Robust Variable Step-Size Reweighted Zero-Attracting Least Mean M-Estimate Algorithm for Sparse System Identification

Abstract

The reweighted zero-attracting least mean square (RZA-LMS) algorithm has good performance in sparse system identification. However, the convergence performance of the RZA-LMS algorithm degrades in the impulsive noise environment. In this brief, a reweighted zero-attracting least mean M-estimate (RZA-LMM) algorithm is proposed to address the issue. The RZA-LMM algorithm employs the M-estimate cost function with a sparsity-aware penalty term and is derived by using the unconstrained minimization method. In order to further enhance the convergence speed and reduce the steady-state error of the RZA-LMM algorithm, a variable step-size reweighted zero-attracting least mean M-estimate (VSSRZA-LMM) algorithm is proposed. The variable step-size scheme, which adopts the M-estimate cost function with a sparsity-aware penalty term and a constrained term of the step-size, is obtained by using the constrained minimization method. Besides, the mean-square stability is analyzed to obtain the range of the step-size, which guarantees the stabilization of the proposed algorithms.
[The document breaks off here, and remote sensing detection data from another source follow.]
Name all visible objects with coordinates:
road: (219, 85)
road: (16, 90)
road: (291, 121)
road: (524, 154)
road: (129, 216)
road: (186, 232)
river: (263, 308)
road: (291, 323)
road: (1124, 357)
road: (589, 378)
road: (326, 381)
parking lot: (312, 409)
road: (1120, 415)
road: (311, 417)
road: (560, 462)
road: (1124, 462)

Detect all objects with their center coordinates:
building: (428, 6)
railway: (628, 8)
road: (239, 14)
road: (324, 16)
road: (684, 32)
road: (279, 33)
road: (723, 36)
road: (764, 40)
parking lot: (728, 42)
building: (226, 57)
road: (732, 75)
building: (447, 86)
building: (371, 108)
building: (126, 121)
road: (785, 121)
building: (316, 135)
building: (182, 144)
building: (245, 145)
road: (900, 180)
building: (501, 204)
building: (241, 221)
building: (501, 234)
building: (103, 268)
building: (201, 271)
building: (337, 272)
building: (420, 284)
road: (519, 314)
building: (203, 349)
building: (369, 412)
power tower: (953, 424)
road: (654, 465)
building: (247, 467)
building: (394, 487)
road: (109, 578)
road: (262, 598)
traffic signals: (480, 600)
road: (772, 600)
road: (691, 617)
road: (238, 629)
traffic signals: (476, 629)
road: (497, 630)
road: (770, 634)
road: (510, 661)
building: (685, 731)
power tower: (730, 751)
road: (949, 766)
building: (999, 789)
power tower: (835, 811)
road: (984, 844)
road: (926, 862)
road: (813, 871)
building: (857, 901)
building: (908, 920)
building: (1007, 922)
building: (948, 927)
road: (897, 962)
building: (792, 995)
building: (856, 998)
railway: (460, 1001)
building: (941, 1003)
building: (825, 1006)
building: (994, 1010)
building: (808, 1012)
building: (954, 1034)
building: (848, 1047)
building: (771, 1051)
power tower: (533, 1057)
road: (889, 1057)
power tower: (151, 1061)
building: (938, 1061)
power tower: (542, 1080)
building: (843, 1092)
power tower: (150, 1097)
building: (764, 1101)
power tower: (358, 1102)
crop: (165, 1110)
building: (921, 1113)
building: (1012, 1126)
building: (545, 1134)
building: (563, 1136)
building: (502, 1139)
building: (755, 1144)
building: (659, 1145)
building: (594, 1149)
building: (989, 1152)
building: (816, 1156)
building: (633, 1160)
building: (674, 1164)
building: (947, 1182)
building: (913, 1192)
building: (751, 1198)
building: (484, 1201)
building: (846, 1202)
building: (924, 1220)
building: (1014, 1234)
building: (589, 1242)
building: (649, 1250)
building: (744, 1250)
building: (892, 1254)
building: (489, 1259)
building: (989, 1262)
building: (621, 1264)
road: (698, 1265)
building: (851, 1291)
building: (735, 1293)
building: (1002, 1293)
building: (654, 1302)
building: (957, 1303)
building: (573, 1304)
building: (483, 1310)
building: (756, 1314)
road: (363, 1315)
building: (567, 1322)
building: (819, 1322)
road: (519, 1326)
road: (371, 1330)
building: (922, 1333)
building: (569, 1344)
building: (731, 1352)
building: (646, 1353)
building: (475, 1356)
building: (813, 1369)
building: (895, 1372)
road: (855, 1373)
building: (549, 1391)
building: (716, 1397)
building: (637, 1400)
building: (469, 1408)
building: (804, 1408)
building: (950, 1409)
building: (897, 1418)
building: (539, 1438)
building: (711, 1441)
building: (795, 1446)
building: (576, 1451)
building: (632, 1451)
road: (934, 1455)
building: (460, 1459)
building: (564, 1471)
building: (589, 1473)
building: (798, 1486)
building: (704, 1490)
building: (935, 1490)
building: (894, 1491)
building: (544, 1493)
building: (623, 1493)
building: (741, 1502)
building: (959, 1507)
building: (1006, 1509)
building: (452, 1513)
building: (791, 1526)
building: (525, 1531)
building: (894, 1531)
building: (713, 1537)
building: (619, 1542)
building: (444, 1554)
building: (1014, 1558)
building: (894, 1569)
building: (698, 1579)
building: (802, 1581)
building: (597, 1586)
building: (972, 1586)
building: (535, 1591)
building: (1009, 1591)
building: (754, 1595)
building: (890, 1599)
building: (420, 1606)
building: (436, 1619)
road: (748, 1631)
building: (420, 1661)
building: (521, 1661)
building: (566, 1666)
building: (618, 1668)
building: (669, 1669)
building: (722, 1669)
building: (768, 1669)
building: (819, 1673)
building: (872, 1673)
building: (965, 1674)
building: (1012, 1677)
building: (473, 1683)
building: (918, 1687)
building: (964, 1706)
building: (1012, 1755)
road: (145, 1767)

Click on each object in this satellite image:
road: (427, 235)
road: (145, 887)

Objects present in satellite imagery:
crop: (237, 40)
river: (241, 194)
The computer simulation results show that the proposed RZA-LMM algorithm achieves better convergence performance than the RZA-LMS algorithm, and the proposed VSSRZA-LMM algorithm exhibits better convergence performance in terms of convergence speed and steady-state normalized mean square deviation (NMSD) than the RZA-LMM algorithm for sparse system identification in the impulsive noise environment.